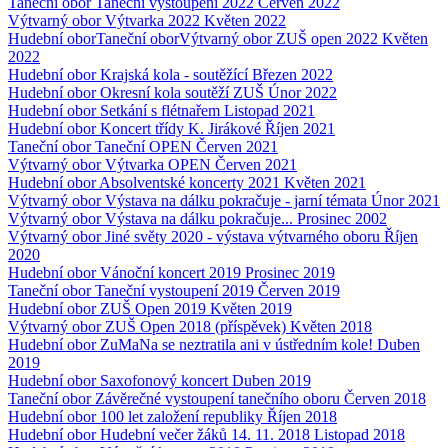
Taneční obor
Taneční vystoupení 2022
Červen 2022
Výtvarný obor
Výtvarka 2022
Květen 2022
Hudební obor
Taneční obor
Výtvarný obor
ZUŠ open 2022
Květen
2022
Hudební obor
Krajská kola - soutěžící
Březen 2022
Hudební obor
Okresní kola soutěží ZUŠ
Únor 2022
Hudební obor
Setkání s flétnařem
Listopad 2021
Hudební obor
Koncert třídy K. Jirákové
Říjen 2021
Taneční obor
Taneční OPEN
Červen 2021
Výtvarný obor
Výtvarka OPEN
Červen 2021
Hudební obor
Absolventské koncerty 2021
Květen 2021
Výtvarný obor
Výstava na dálku pokračuje - jarní témata
Únor 2021
Výtvarný obor
Výstava na dálku pokračuje...
Prosinec 2002
Výtvarný obor
Jiné světy 2020 - výstava výtvarného oboru
Říjen
2020
Hudební obor
Vánoční koncert 2019
Prosinec 2019
Taneční obor
Taneční vystoupení 2019
Červen 2019
Hudební obor
ZUŠ Open 2019
Květen 2019
Výtvarný obor
ZUŠ Open 2018 (příspěvek)
Květen 2018
Hudební obor
ZuMaNa se neztratila ani v ústředním kole!
Duben
2019
Hudební obor
Saxofonový koncert
Duben 2019
Taneční obor
Závěrečné vystoupení tanečního oboru
Červen 2018
Hudební obor
100 let založení republiky
Říjen 2018
Hudební obor
Hudební večer žáků 14. 11. 2018
Listopad 2018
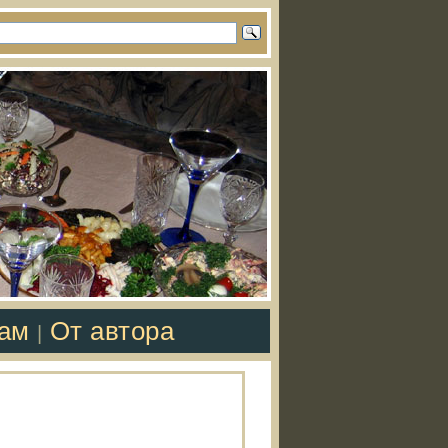
там
От автора
|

**********

Please copy out each line of the material that contains the string "dálku".

EXPECTED OUTPUT:
Výstava na dálku pokračuje - jarní témata
Výstava na dálku pokračuje...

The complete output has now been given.